* [Alıntı]
____

Oysa ki ben, masa görevi yapan yaşıtlarıma göre, iki mislinden fazla maaş alarak başlamıştım memuriyete. Hazine ve Kambiyo Kontrolörleri de diğer denetim görevlileri gibi epey yüksek maaş alırdı.

Gerçi, aileme yardım etmek zorundaydım ama bu sadece benim değil, pek çok arkadaşımın da sorunuydu.

Sonraki yıllarda da zaman zaman işsiz kalmış olsam da hep yüksek maaşlı sayılabilecek üst görevlerde bulundum:

Maliye’de, Yabancı Sermaye Şube Müdürlüğü ve Bakanlık Kambiyo Müdürlüğü yaptıktan sonra, Karadeniz Bakır İşletmeleri Genel Müdür Yardımcısı oldum. Sonra Ankara Belediyesi Özlük İşleri Müdürü, Merkez Bankası Ekonomik Araştırma Uzmanı ve nihayet Tariş Genel Müdürü.

____

Alıntıya göre anlatıcı, Maliye'deki müdürlük görevlerinden sonra hangi göreve gelmiştir?

* [Kaynak veri]

____

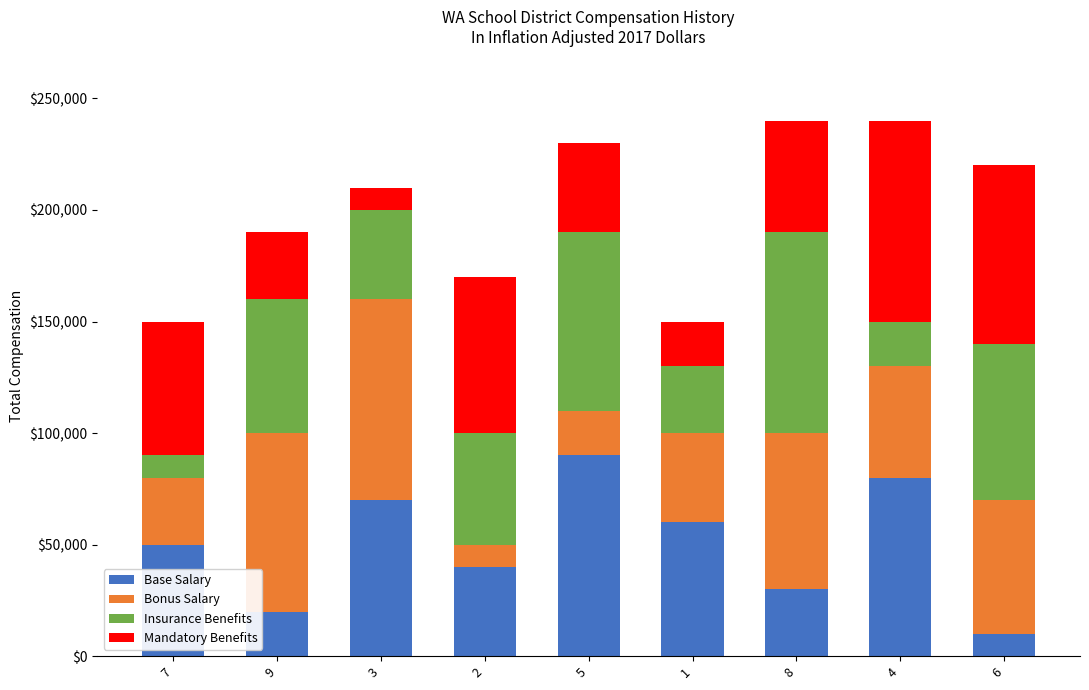

What is the total value across all series at 3?

210000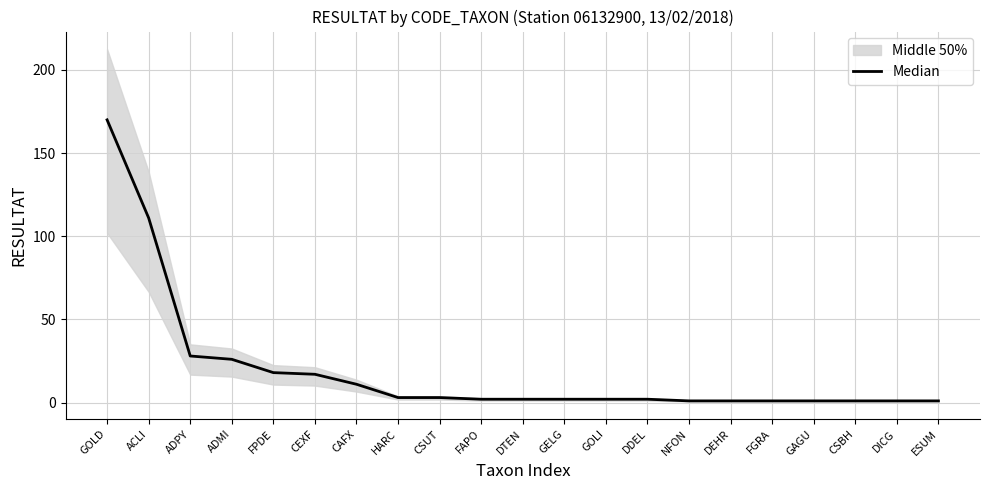

Between DDEL and CAFX, which is larger?

CAFX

____

* [Görevin çözümü] Karadeniz Bakır İşletmeleri Genel Müdür Yardımcılığı.